Tampang 3 Tersangka Pengeroyok Kapolsek dan Danramil Cicalengka, Begini Nasib Mereka
BANDUNG, iNews.id - Polisi menetapkan tiga tersangka pengeroyokan terhadap Kapolsek Cicalengka Kompol Ade Rahmat dan Danramil Cicalengka Kapten Inf Sumarna Chaerul. Ketiganya ditangkap usai aksi pengeroyokan yang terjadi saat karnaval HUT ke-81 Republik Indonesia di Kecamatan Cicalengka, Kabupaten Bandung, Jawa Barat, Senin (17/8/2026).
Aksi pengeroyokan tersebut sebelumnya viral di media sosial setelah terekam kamera warga. Dalam video yang beredar, terlihat sejumlah orang terlibat keributan hingga melakukan penyerangan saat kegiatan perayaan kemerdekaan berlangsung.
Wakasat Reskrim Polresta Bandung AKP Asep Ahmad Nuron mengatakan, anggota Satreskrim Polresta Bandung bergerak melakukan penyelidikan usai aksi penyerangan terhadap pejabat tersebut. Sebanyak empat orang kemudian diamankan setelah kejadian untuk menjalani pemeriksaan.
Dari hasil pemeriksaan, tiga orang akhirnya ditetapkan sebagai tersangka pengeroyokan dan penganiayaan terhadap Kapolsek serta Danramil Cicalengka. Ketiganya berinisial R, Y dan I.

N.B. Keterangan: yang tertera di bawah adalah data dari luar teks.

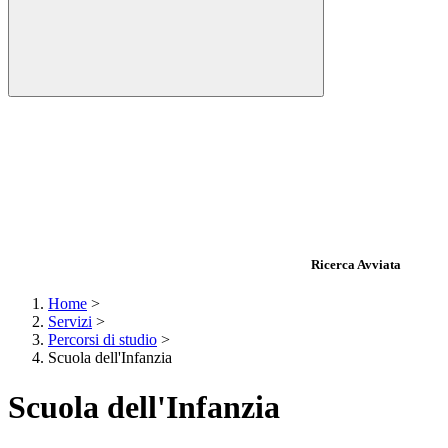
Ricerca Avviata
Home
>
Servizi
>
Percorsi di studio
>
Scuola dell'Infanzia
Scuola dell'Infanzia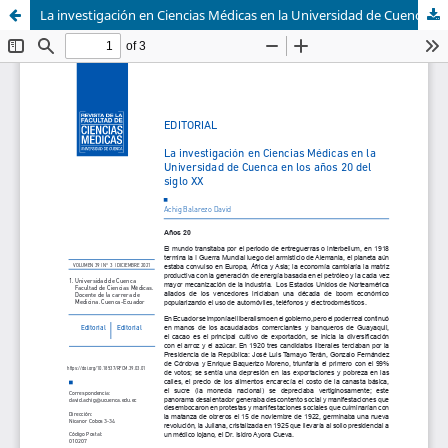
La investigación en Ciencias Médicas en la Universidad de Cuenca en los años 20 del siglo XX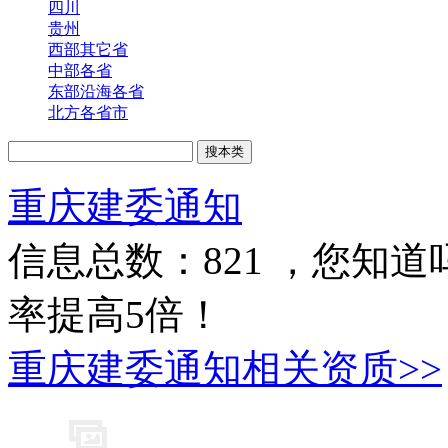
四川
贵州
西部其它省
中部各省
东部沿海各省
北方各省市
重庆建委通知
信息总数：
821
，您知道
率提高5倍！
重庆建委通知相关资质>>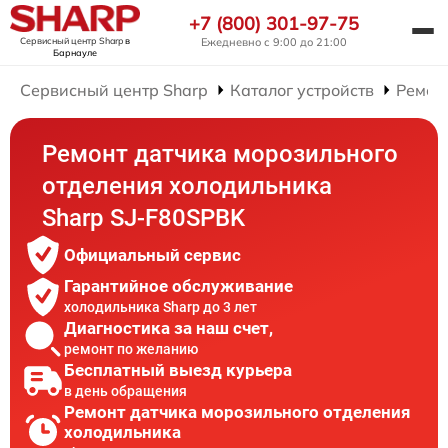
+7 (800) 301-97-75
Сервисный центр Sharp
в
Ежедневно с 9:00 до 21:00
Барнауле
Сервисный центр Sharp
Каталог устройств
Ремон
Ремонт датчика морозильного
отделения холодильника
Sharp SJ-F80SPBK
Официальный сервис
Гарантийное обслуживание
холодильника Sharp до 3 лет
Диагностика за наш счет,
ремонт по желанию
Бесплатный выезд курьера
в день обращения
Ремонт датчика морозильного отделения
холодильника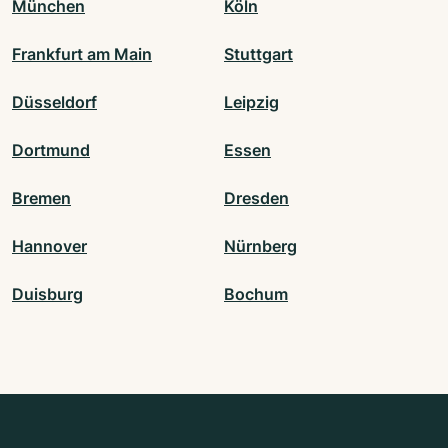
München
Köln
Frankfurt am Main
Stuttgart
Düsseldorf
Leipzig
Dortmund
Essen
Bremen
Dresden
Hannover
Nürnberg
Duisburg
Bochum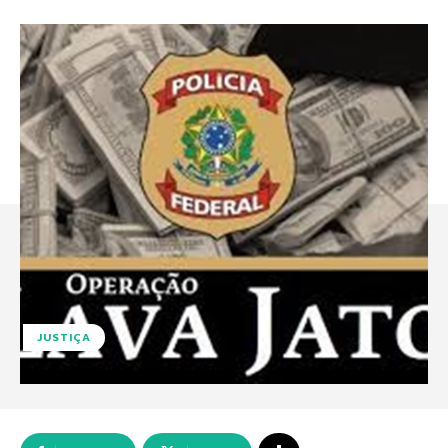
JUSTIÇA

"Ada empat orang kami amankan, tiga di antaranya ditetapkan sebagai tersangka," ujarnya, Selasa (18/8/2026).
Menurutnya, para tersangka ditangkap 6 jam setelah kejadian. Mereka dijerat pasal penganiayaan terhadap pejabat yang sedang menjalankan tugas. Ancaman hukuman yang menanti para tersangka maksimal 5 tahun penjara.

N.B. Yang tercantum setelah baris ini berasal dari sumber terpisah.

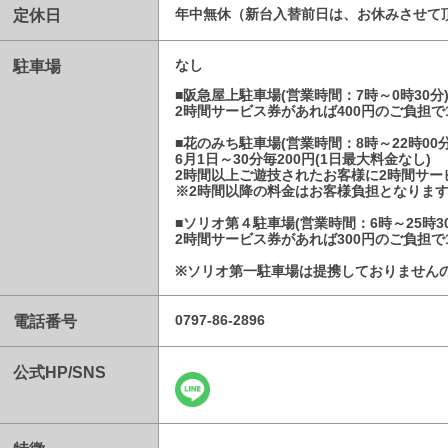
定休日
年中無休（新台入替前日は、お休みさせて
駐車場
なし
■阪急屋上駐車場(営業時間：7時～0時30分
2時間サービス券があれば400円のご負担で
■花のみち駐車場(営業時間：8時～22時00分
6月1日～30分毎200円(1日最大料金なし)
2時間以上ご遊技されたお客様に2時間サー
※2時間以降の料金はお客様負担となりま
■ソリオ第４駐車場(営業時間：6時～25時30
2時間サービス券があれば300円のご負担で
※ソリオ第一駐車場は提携しておりません
電話番号
0797-86-2896
公式HP/SNS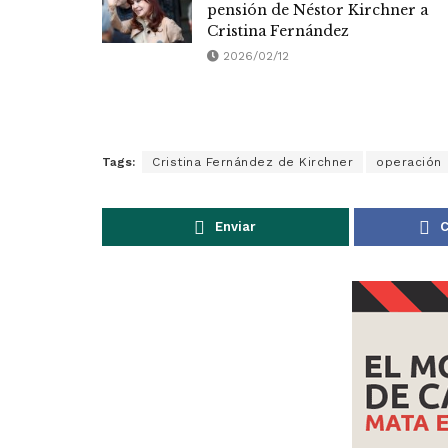
pensión de Néstor Kirchner a
Cristina Fernández
2026/02/12
Tags:
Cristina Fernández de Kirchner
operación
Enviar
C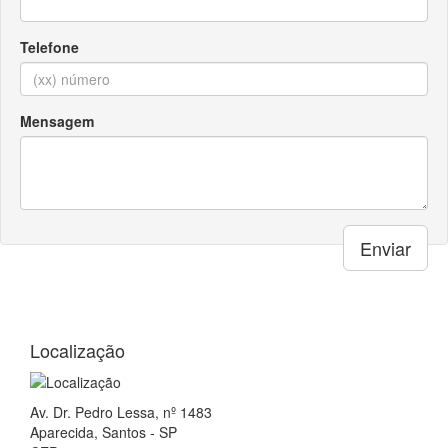
Localização
Av. Dr. Pedro Lessa, nº 1483
Aparecida, Santos - SP
CEP: 11025-003
Ajuda e suporte
Central de Atendimento:
(13) 3231.1142
(13) 98814.6225
Whatsapp
Formas de Pagamento
Á vista ou até 3x:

Selain itu, Polresta Bandung masih mendalami insiden tersebut untuk mengungkap seluruh rangkaian kejadian pengeroyokan yang terjadi saat karnaval HUT ke-81 RI tersebut.
Informasi yang dihimpun iNews, pengeroyokan bermula dari keributan antara sejumlah orang dengan peserta lain dalam rangkaian kegiatan karnaval. Situasi kemudian memanas hingga membuat Kapolsek dan Danramil Cicalengka turun tangan.
Keduanya yang mengenakan seragam Pakaian Dinas Upacara (PDU) lengkap berusaha melerai keributan agar situasi kembali kondusif. Namun, upaya tersebut justru berujung penyerangan.
Kapolsek dan Danramil Cicalengka yang tengah bertugas malah menjadi sasaran kekerasan dari sejumlah orang yang diduga terlibat dalam keributan.
"Di depan kantor kecamatan Cicalengka terjadi pengeroyokan, kekerasan, menyerang pejabat yang sedang bertugas. Dengan korban di antaranya, Pak Kapolsek, Pak Danramil Cicalengka dan warga sipil," ujarnya, Selasa (18/8/2026).
Menurutnya, Kapolsek dan Danramil awalnya hanya berupaya menghentikan keributan yang terjadi di tengah kegiatan karnaval.
"Saat Kapolsek dan Danramil yang bertugas mengamankan, melerai keributan di karnaval, namun justru Pak Kapolsek dan Pak Danramil yang memakai seragam PDU diserang dan dipukul," katanya.
Akibat pengeroyokan tersebut, Kapolsek dan Danramil Cicalengka mengalami luka di bagian wajah. Keduanya kemudian mendapatkan penanganan medis setelah menjadi korban penganiayaan.
Polisi menduga aksi kekerasan dilakukan oleh para pelaku dalam kondisi dipengaruhi minuman keras. Sebelum menyerang petugas, para pelaku terlibat cekcok dengan peserta lain saat konvoi karnaval berlangsung.